- **MATERIAL SHOWN**
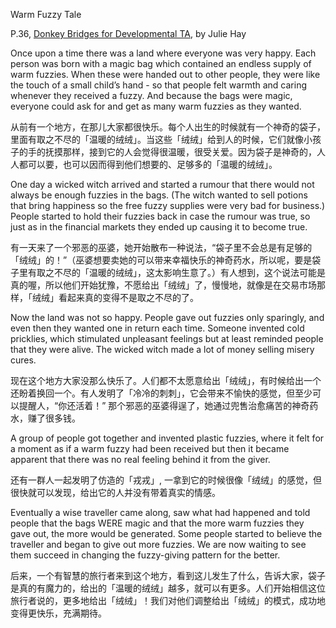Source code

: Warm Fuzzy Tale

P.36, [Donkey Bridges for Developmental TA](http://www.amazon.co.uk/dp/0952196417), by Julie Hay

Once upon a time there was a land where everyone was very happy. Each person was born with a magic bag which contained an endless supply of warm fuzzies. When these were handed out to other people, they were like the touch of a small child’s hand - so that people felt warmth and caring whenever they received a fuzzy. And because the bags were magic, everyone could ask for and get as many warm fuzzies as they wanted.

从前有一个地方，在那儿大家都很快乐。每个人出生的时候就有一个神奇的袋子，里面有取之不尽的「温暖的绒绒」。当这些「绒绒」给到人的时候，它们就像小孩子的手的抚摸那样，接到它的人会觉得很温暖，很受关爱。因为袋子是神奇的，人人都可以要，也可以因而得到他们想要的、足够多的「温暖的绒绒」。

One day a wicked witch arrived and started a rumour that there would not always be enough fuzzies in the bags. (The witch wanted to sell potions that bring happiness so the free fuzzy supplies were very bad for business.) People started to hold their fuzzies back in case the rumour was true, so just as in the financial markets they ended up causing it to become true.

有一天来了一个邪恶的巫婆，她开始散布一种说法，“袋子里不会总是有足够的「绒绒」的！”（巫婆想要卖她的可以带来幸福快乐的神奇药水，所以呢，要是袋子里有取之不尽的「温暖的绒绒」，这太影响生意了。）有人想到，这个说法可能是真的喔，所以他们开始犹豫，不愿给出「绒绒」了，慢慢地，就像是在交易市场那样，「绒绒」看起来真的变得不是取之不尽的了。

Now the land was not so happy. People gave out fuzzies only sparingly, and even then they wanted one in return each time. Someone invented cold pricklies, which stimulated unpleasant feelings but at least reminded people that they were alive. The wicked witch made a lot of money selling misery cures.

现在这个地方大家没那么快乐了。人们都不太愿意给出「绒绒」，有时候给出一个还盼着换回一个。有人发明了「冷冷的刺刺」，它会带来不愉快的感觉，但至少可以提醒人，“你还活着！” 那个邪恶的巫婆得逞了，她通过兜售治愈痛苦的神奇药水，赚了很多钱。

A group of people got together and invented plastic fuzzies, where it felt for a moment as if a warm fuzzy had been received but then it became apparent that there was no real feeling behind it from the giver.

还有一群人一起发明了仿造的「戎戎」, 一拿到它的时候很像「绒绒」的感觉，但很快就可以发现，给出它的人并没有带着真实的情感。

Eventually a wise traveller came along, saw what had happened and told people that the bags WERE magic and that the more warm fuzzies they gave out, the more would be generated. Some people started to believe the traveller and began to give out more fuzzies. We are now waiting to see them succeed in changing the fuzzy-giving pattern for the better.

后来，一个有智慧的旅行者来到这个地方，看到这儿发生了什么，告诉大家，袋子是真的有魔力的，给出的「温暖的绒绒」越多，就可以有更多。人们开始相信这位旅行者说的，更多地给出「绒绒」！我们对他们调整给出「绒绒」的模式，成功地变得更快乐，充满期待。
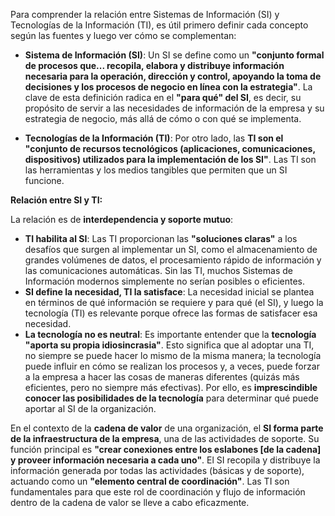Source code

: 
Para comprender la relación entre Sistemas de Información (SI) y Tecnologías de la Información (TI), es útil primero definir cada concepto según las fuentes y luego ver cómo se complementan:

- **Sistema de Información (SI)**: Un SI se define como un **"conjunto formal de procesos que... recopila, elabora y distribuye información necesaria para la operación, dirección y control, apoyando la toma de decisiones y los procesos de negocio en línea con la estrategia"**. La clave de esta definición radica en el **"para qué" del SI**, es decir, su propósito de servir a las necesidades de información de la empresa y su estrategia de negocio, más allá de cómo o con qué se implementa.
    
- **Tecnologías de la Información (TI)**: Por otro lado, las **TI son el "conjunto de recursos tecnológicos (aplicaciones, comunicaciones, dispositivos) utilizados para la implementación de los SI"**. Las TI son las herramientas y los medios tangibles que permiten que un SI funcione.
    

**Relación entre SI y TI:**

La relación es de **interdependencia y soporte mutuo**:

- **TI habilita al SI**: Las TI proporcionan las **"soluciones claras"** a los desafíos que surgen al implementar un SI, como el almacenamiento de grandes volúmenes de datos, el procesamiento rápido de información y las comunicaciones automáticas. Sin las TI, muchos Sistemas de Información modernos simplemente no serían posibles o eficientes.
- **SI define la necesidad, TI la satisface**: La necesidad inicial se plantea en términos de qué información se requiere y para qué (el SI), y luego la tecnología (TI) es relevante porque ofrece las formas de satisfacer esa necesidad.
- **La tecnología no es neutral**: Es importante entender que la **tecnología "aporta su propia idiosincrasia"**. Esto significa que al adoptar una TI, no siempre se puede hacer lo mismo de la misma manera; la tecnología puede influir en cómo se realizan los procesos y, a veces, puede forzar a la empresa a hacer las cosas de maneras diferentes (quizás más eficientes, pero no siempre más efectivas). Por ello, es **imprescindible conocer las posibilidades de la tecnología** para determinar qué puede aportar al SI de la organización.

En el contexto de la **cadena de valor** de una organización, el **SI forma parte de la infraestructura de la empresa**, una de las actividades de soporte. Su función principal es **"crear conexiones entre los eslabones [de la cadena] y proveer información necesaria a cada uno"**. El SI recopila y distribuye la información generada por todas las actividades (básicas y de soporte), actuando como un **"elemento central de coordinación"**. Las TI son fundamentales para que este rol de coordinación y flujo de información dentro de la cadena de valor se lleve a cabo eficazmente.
...
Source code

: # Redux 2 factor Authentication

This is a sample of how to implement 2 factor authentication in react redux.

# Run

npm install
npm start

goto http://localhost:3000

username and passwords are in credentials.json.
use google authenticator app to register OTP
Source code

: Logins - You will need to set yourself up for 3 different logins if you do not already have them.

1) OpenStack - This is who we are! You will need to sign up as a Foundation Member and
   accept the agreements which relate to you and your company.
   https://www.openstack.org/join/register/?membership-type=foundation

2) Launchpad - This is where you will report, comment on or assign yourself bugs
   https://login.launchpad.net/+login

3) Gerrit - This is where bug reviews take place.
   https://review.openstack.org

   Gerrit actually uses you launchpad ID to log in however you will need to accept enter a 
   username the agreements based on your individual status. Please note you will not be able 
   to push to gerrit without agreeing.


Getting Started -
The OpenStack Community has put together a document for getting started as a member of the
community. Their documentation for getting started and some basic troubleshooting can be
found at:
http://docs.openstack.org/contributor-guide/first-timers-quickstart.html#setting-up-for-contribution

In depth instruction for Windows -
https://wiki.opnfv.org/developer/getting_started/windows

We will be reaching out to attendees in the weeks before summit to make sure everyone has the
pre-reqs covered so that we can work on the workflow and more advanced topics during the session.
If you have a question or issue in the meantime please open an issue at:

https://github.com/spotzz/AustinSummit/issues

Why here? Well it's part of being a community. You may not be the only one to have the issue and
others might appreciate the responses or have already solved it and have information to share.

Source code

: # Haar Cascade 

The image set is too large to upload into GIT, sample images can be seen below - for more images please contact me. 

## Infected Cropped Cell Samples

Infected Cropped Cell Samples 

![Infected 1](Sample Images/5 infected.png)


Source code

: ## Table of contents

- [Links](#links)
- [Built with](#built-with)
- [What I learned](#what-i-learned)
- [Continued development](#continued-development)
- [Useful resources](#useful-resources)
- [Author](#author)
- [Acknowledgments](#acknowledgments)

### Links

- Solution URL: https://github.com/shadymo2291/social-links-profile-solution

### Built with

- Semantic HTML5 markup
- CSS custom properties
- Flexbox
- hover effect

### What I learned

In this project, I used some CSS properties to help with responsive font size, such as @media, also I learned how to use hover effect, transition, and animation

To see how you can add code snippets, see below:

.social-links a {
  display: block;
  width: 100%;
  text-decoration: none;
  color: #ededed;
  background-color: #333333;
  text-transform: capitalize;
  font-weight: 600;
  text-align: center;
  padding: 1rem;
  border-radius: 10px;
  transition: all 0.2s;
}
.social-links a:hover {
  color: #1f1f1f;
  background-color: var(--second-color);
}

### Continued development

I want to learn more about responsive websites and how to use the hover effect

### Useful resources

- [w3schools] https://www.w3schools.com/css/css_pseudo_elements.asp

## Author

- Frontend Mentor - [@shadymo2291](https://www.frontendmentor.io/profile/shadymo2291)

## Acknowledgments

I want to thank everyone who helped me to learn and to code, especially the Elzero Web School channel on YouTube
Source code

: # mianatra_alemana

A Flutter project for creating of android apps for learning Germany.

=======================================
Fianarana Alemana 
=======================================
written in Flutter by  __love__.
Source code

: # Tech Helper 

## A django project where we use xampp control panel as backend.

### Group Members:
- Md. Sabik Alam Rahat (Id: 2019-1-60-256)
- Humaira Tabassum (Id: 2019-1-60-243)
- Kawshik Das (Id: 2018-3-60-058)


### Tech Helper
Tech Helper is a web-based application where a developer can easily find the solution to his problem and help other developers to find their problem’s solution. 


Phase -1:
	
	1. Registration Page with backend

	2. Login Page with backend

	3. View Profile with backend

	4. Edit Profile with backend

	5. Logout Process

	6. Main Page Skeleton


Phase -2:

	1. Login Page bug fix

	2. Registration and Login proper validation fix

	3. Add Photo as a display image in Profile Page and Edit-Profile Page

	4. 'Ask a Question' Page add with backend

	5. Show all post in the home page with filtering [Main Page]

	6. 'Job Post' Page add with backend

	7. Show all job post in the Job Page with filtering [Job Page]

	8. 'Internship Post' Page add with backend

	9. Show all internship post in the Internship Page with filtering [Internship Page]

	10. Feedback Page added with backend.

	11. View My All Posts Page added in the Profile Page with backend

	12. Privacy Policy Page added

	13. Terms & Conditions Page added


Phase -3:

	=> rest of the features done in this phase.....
---
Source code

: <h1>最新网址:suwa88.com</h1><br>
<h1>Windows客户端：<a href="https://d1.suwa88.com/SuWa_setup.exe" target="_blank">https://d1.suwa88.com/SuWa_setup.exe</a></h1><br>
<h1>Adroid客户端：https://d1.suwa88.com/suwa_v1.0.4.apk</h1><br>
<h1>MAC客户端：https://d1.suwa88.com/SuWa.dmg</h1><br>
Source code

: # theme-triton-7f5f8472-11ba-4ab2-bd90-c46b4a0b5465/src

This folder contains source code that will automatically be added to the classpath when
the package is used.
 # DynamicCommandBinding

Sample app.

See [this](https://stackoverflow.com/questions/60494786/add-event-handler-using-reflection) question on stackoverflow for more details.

- **INSTRUCTIONS FOR THE TASK**
Copy out every line in the material above that contains the string "have". Match case exactly.

- **RESPONSE BELOW**
: Logins - You will need to set yourself up for 3 different logins if you do not already have them.
If you have a question or issue in the meantime please open an issue at:
Why here? Well it's part of being a community. You may not be the only one to have the issue and
others might appreciate the responses or have already solved it and have information to share.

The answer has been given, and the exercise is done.